LV doctor: Tiger’s back problems not serious

Keith Kleven, one of the nation's leading physical therapists who is working with Tiger Woods in Las Vegas, said the golfer's recent back problems should not keep him out of this month's U.S. Open.

Kleven, director of the Las Vegas Institute of Orthopaedic Sports and Dance Rehabilitation, confirmed what a spokesman for Woods said earlier this week when Woods withdrew from the PGA Tour's Kemper Open in Potomac, Md.

"All I can say is that he is in (Las Vegas) and (the injury) is nothing major," Kleven said. "He's in doing some special kinds of exercises and they're all preventive things ... it's all designed to keep progressing him through the program that he started several months ago (with me)."

Kleven said he has been working with Woods since the beginning of the year and has developed a program to keep the 22-year-old from developing further back problems as the result of the strain his powerful golf swing puts on his back.
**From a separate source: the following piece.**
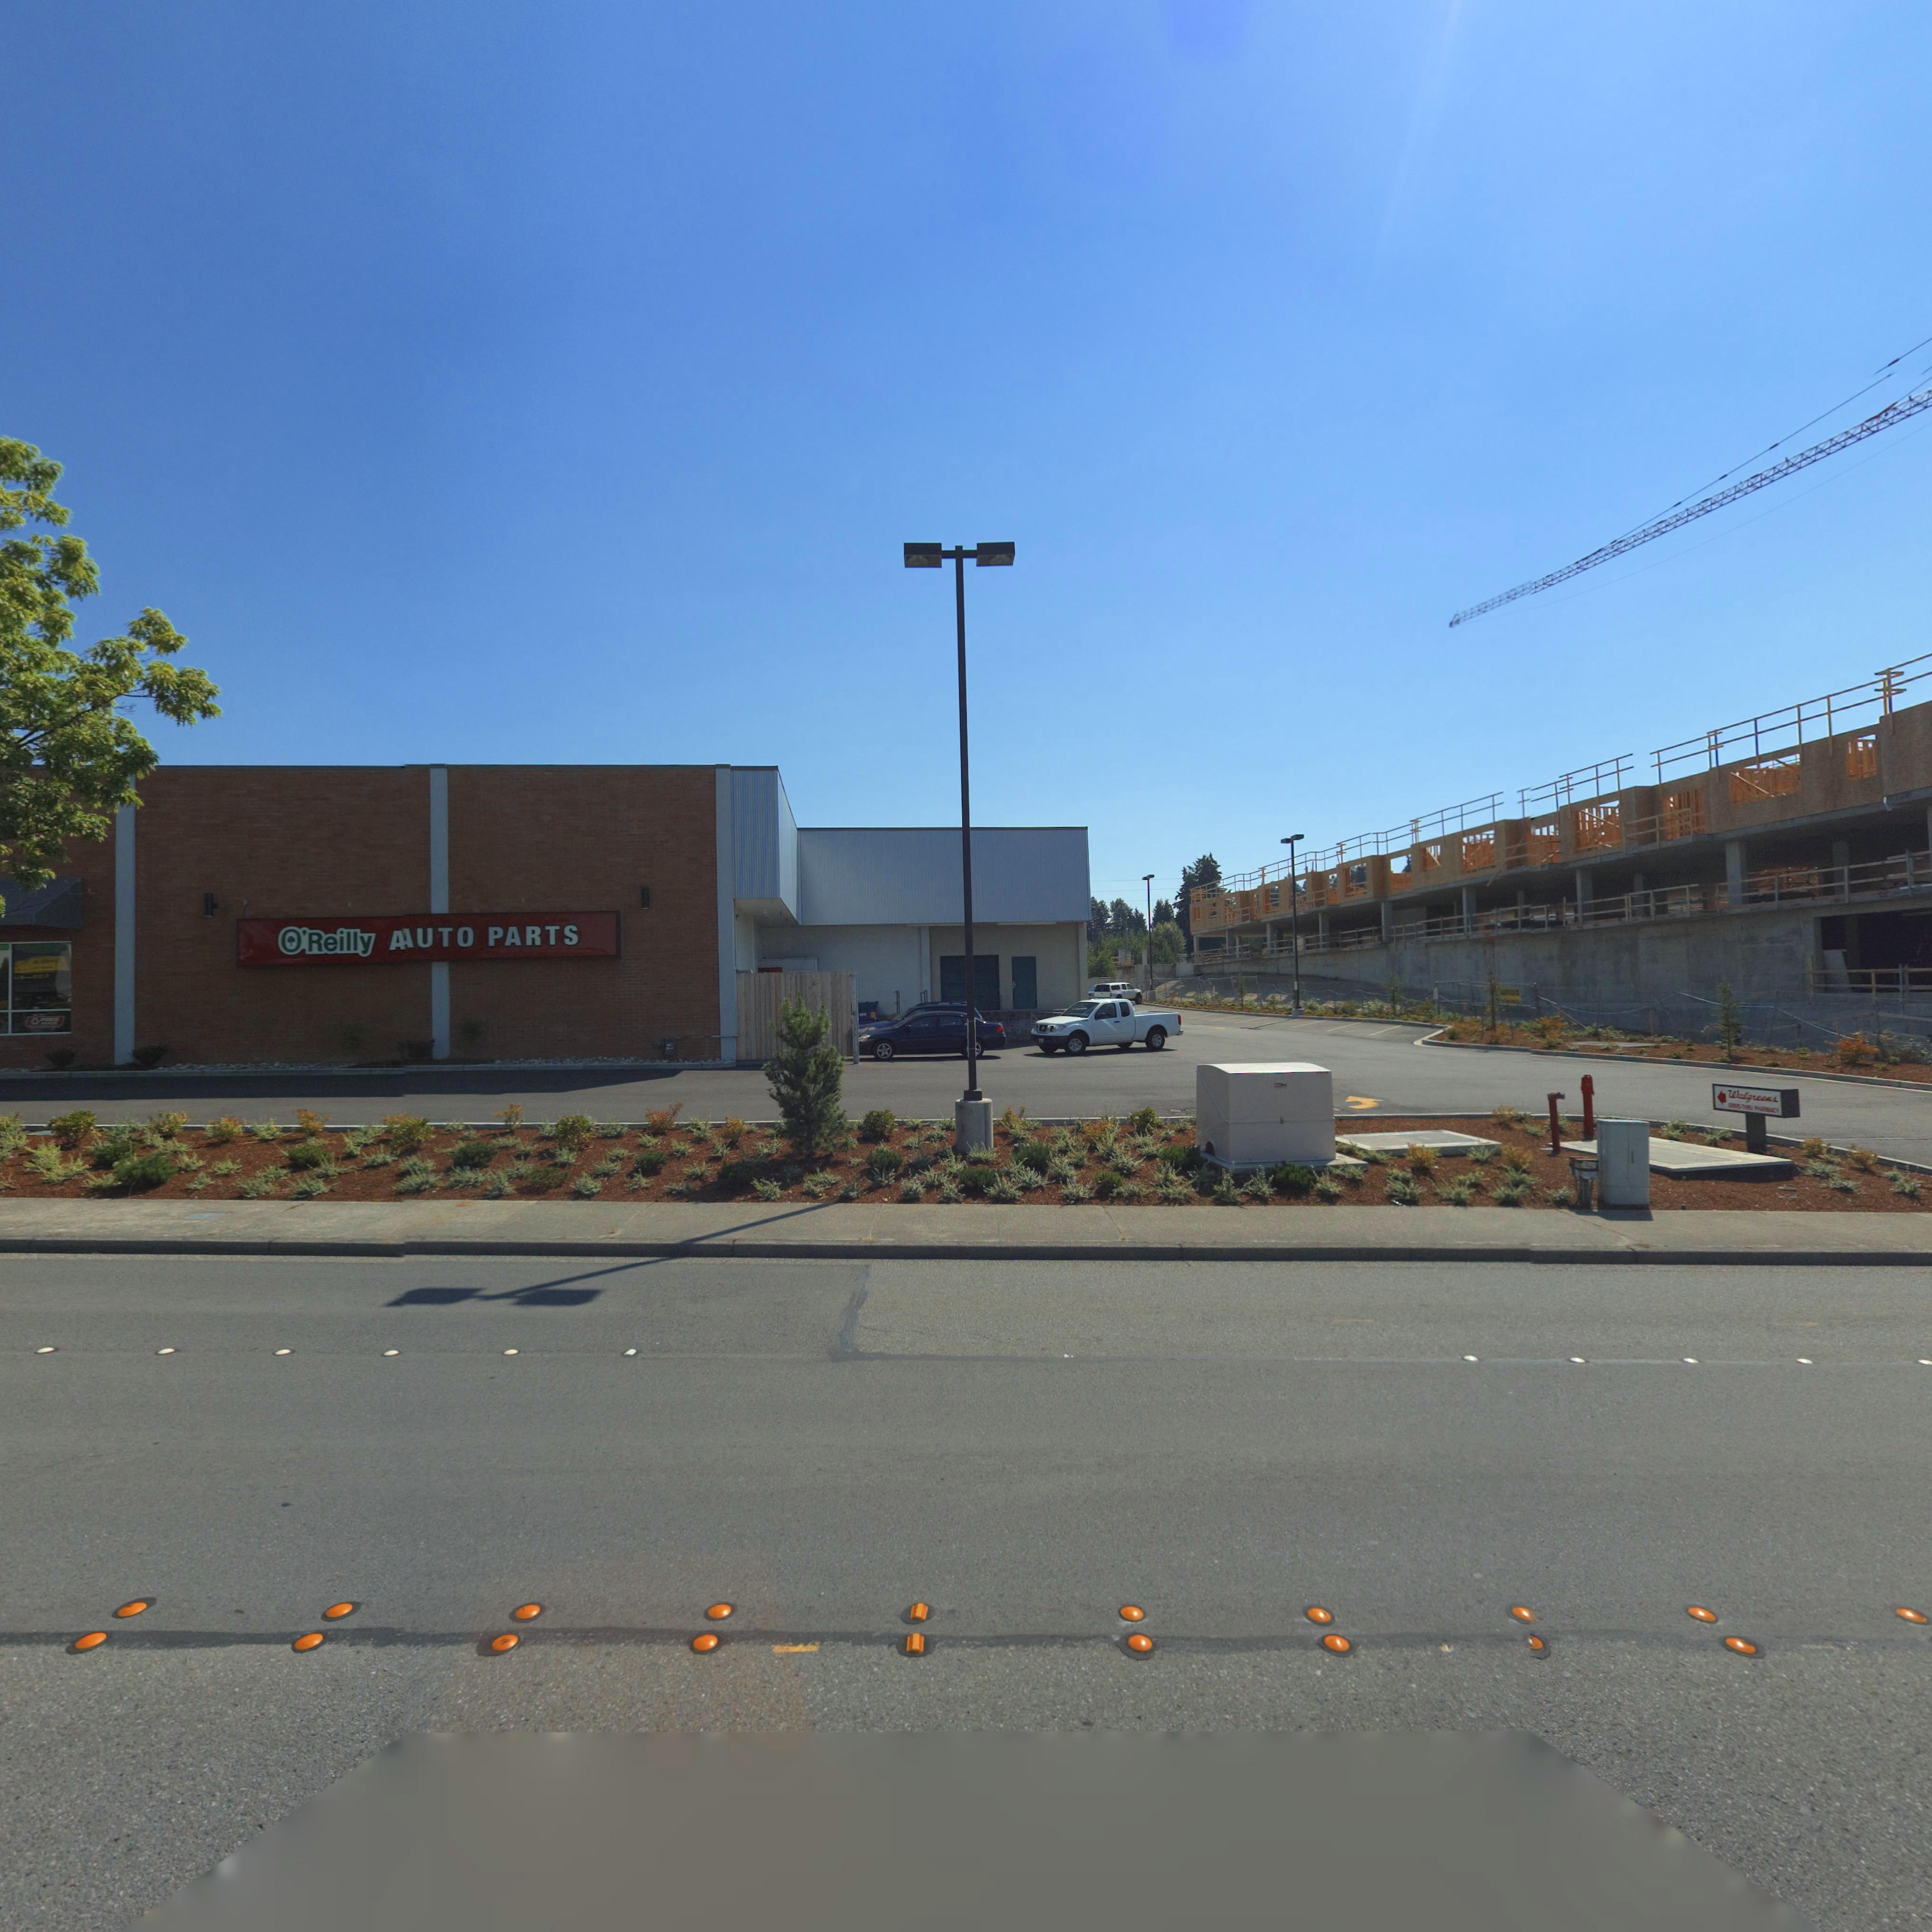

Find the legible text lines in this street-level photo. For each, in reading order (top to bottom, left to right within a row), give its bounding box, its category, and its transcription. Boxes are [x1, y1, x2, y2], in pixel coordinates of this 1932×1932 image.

"Tiger has had back pains on and off but his parents have always assumed they were growing pains," Bev Norwood, a spokesman with Woods' management group, said. "This is a precautionary measure to ensure that (Woods) is ready and able to play in the U.S. Open."

The U.S. Open will be played June 18-21 at the Olympic Club in San Francisco.

Kleven, who has worked with such notable athletes as Mike Tyson, Greg Maddux and Mike Morgan, as well as professional golfers Paul Azinger, Mark O'Meara and John Cook, said Woods presents a challenge because of his incredibly hard golf swing.

"Because of the forces and the strength and the physical capabilities that he has, it has to be attacked a little differently than someone else," Kleven said of Woods' conditioning program. "It's very specific to him -- he has gone through lots of testing, all kinds of strength testing.

"It's all geared to make sure he's doing everything properly and that everybody's on the same wavelength as far as what he's doing when I'm not with him."

Kleven said Woods will be in Las Vegas "for several days" undergoing physical therapy. Woods' personal coach, Butch Harmon, also is based in Las Vegas and works out of the Rio Secco Country Club in Henderson.